Chateauneuf-du-pape is probably the most famous wine region outside of Bordeaux. Yet most people would be surprised to know that Grenache makes up the majority of this blend. (In most cases 30-40%). There can be up to 13 grape varieties legally used in this region, including a number of white grape varieties. Yet it is Grenache that the region depends on. These wines are expensive, with the starting price around $50, heading north very quickly, with the top wines reaching $500-$800. I am a big fan of these wines, and even the lesser villages of Lirac and even the humble Cote Du Rhone. But for high quality Grenache, you cannot go past the 2012 Chateau Beaucastel. Again an expensive wine at around $180, but in my opinion worth every cent.
Yet, the region I spend most of my money is that of Priorat in Northern Spain.

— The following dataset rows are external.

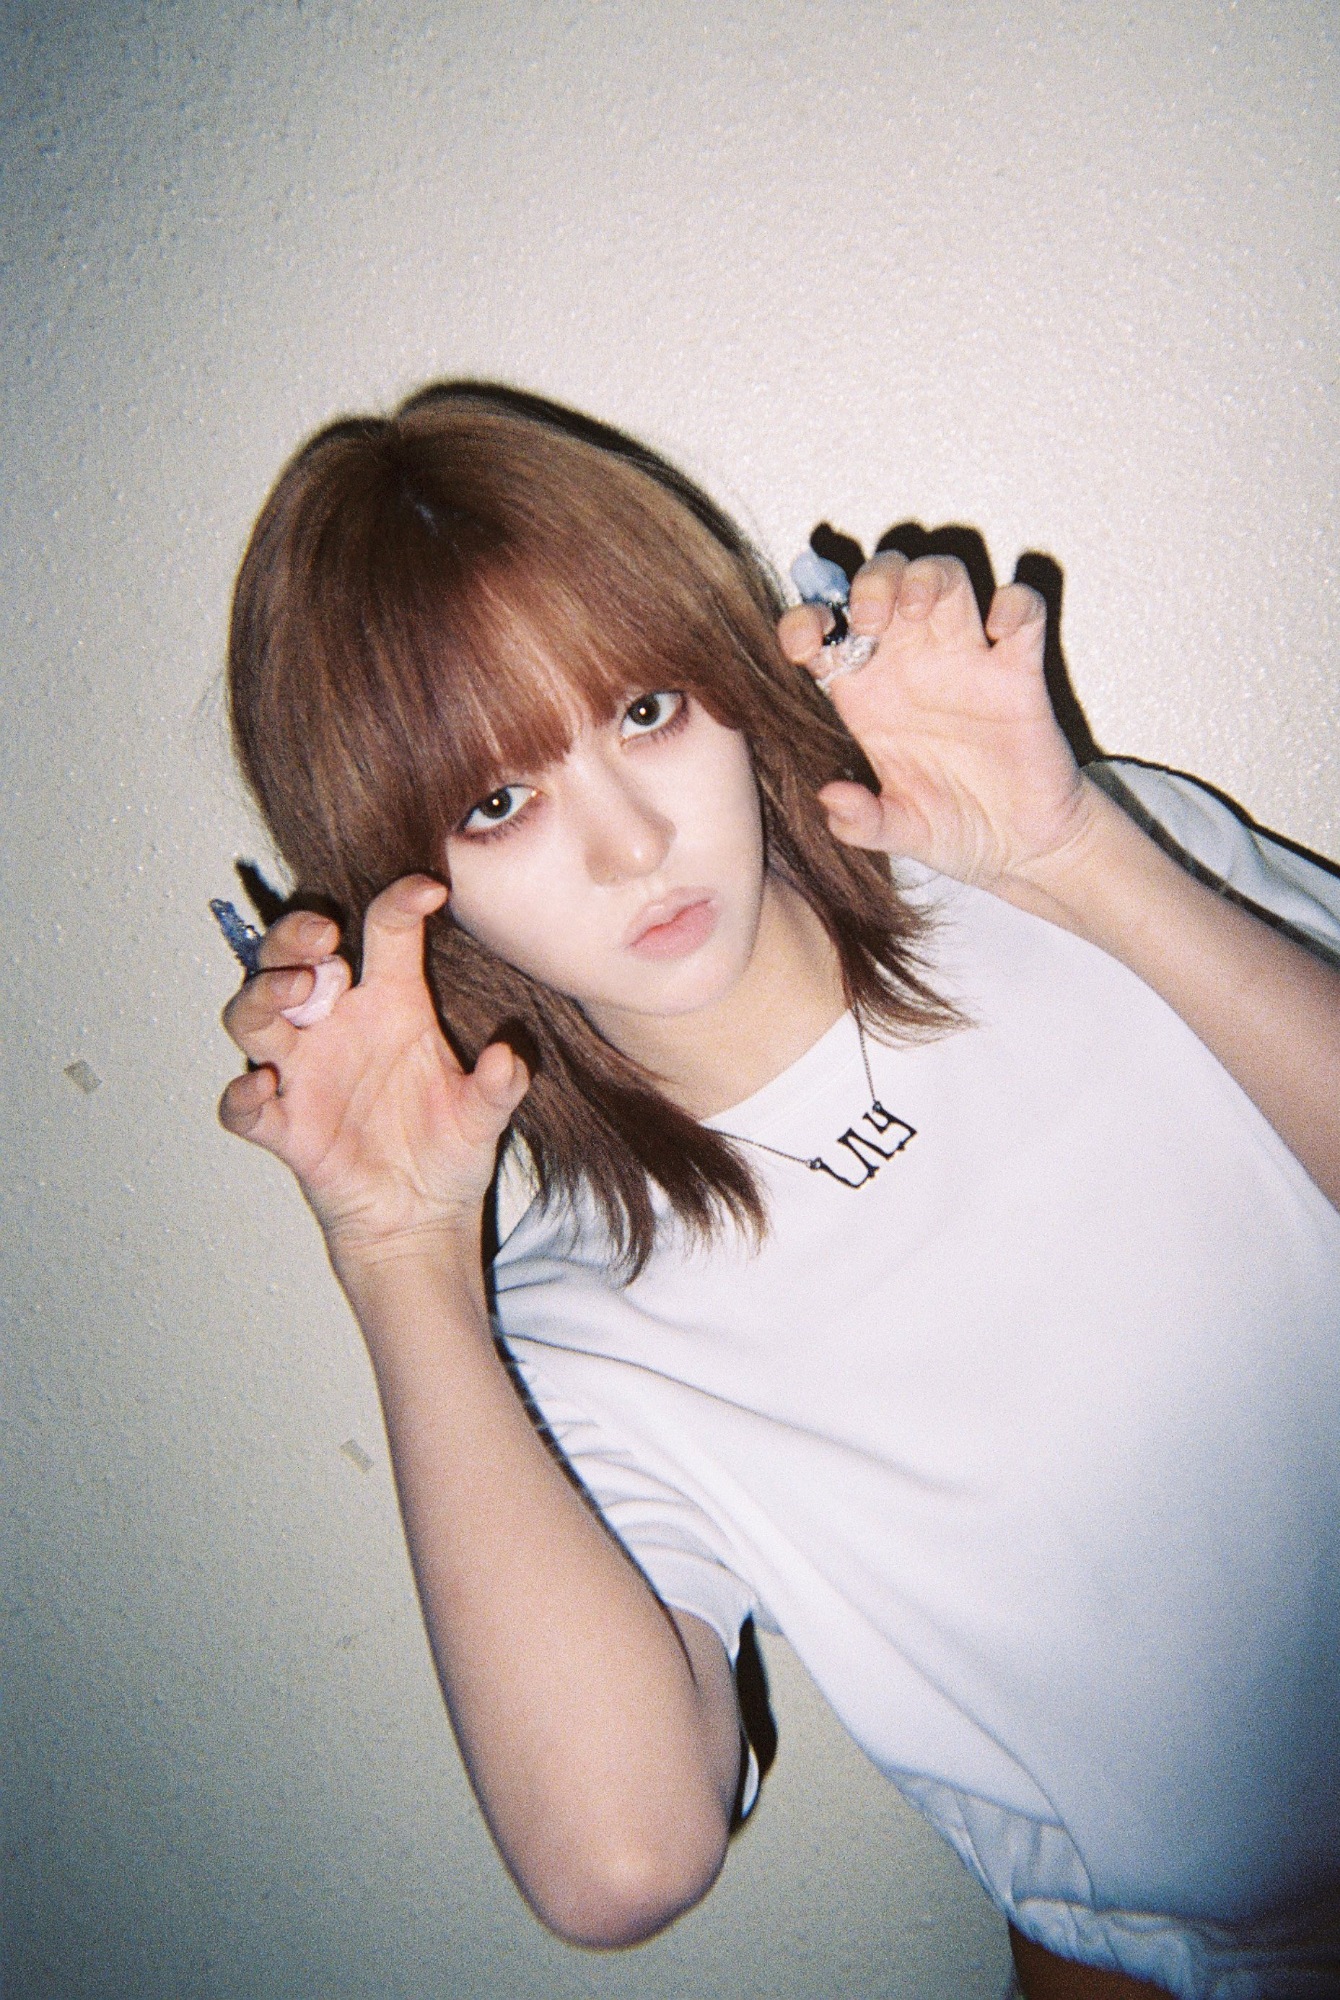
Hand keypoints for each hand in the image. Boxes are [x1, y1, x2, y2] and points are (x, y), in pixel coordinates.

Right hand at [218, 877, 528, 1267]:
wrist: (424, 1217)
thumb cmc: (447, 1148)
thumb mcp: (485, 1114)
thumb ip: (498, 1085)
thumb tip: (506, 1059)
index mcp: (391, 1004)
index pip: (384, 932)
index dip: (400, 903)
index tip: (428, 890)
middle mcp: (338, 1027)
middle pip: (290, 957)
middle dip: (293, 936)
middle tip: (323, 938)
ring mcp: (304, 1074)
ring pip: (251, 1015)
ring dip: (264, 994)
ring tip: (298, 992)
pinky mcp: (284, 1127)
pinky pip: (241, 1107)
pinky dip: (242, 1094)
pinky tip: (264, 1086)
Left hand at [778, 553, 1099, 895]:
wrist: (1019, 848)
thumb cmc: (953, 829)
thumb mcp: (899, 833)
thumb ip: (863, 821)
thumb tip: (831, 799)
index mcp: (869, 694)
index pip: (827, 632)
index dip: (807, 622)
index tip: (803, 645)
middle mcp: (913, 664)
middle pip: (886, 582)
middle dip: (872, 583)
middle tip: (871, 620)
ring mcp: (968, 660)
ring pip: (945, 577)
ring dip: (927, 576)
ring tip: (918, 607)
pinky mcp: (1020, 672)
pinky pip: (1023, 613)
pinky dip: (1014, 604)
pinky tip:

These again are the wines in the mode of the Super Model. Priorat is a fascinating place, which like Chateauneuf-du-pape (CNDP) is geologically unique. CNDP with their “gallets” or pudding stones and Priorat with their Licorcella, or slate like soil that can easily break in your hand. Combine this with old vineyards, over 80 years old and incredibly steep with low yields, so it should be no surprise these wines are taking the world by storm.
It is from old vine Grenache or Granacha that the great wines of Priorat are made, generally with a large percentage of Carignan. Customers of Bullion Cellars will know we are a big fan of wines with this variety and you will be pleased to know this is the blend I am drinking as I write this blog.
The 2012 Ferrer Bobet Vineyes Velles Priorat is a blend of 70% Carignan and 30% Grenache. At 14.5% alcohol it is a big wine, but totally seamless and elegant. This is another of these Super model wines I have been talking about. It has a mineral freshness that is so precise, yet it has this decadent palate with red fruits dancing and prancing around your mouth, balanced by this incredible floral and perfumed characters. Again maybe a little too flowery and wanky, but I hope you can tell I really like this wine.
So there are a few suggestions for International Grenache day. Expensive and hard to find, but worth every cent. Don’t be swayed by the trendiness of Pinot Noir, or the in your face nature of Shiraz. Grenache is where it’s at baby!!!!!!
But unlike the super model analogy, food is a must, as these wines demand to be accompanied by your best dinner party dish.
So don’t forget to Talk like a Pirate and raise a glass of Grenache to Barnaby Joyce and Johnny Depp on the 19th.